This report by the National Commission on the BP/Deepwater Horizon Oil Spill and Offshore Drilling, dated 1/11/2011, concludes:
• The explosive loss of the Macondo well could have been prevented.
• The immediate causes of the Macondo well blowout can be traced to a series of identifiable mistakes made by BP, Halliburton, and Transocean that reveal such systematic failures in risk management that they place in doubt the safety culture of the entire industry.
• Deepwater energy exploration and production, particularly at the frontiers of
experience, involve risks for which neither industry nor government has been
adequately prepared, but for which they can and must be prepared in the future.
• To assure human safety and environmental protection, regulatory oversight of leasing, energy exploration, and production require reforms even beyond those significant reforms already initiated since the Deepwater Horizon disaster.

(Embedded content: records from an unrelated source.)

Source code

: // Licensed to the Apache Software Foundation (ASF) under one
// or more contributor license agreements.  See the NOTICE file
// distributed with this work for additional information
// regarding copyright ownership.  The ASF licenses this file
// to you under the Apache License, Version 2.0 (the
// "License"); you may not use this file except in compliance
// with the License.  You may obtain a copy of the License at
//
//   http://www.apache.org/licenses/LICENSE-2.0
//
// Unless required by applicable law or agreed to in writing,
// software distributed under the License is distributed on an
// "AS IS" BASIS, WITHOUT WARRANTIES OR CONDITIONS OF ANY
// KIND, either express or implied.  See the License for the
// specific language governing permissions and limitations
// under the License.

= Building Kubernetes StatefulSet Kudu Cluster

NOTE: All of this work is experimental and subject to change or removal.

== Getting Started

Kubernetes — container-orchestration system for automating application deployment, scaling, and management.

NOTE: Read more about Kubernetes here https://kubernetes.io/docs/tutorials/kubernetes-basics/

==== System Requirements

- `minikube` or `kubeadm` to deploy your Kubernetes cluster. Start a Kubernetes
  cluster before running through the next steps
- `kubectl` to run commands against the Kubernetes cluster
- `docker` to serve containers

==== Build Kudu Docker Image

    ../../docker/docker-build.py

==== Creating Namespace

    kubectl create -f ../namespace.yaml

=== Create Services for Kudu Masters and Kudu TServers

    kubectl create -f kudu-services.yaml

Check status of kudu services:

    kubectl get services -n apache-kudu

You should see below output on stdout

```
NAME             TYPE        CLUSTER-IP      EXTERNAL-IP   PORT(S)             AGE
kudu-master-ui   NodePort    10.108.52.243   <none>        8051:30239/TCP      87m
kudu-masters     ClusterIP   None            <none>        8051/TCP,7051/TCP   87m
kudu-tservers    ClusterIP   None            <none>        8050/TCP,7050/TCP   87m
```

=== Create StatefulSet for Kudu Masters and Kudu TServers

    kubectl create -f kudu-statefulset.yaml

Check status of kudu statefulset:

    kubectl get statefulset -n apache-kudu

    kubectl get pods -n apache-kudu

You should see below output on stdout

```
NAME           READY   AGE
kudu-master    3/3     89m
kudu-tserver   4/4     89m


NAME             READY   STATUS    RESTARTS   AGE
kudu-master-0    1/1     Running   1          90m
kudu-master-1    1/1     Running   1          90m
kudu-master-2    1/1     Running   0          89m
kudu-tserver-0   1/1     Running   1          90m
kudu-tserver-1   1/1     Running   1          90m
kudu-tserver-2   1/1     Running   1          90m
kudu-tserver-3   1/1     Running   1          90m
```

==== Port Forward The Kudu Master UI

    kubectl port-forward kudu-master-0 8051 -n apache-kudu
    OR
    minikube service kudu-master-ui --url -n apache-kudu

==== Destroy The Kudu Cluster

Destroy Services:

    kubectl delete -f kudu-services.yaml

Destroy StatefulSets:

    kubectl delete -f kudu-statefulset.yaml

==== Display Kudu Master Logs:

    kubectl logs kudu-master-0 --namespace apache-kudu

Fundamental reform will be needed in both the structure of those in charge of regulatory oversight and their internal decisionmaking process to ensure their political autonomy, technical expertise, and their full consideration of environmental protection concerns.
• Because regulatory oversight alone will not be sufficient to ensure adequate safety, the oil and gas industry will need to take its own, unilateral steps to increase dramatically safety throughout the industry, including self-policing mechanisms that supplement governmental enforcement.
• The technology, laws and regulations, and practices for containing, responding to, and cleaning up spills lag behind the real risks associated with deepwater drilling into large, high-pressure reservoirs of oil and gas located far offshore and thousands of feet below the ocean’s surface. Government must close the existing gap and industry must support rather than resist that effort.
• Scientific understanding of environmental conditions in sensitive environments in deep Gulf waters, along the region’s coastal habitats, and in areas proposed for more drilling, such as the Arctic, is inadequate. The same is true of the human and natural impacts of oil spills.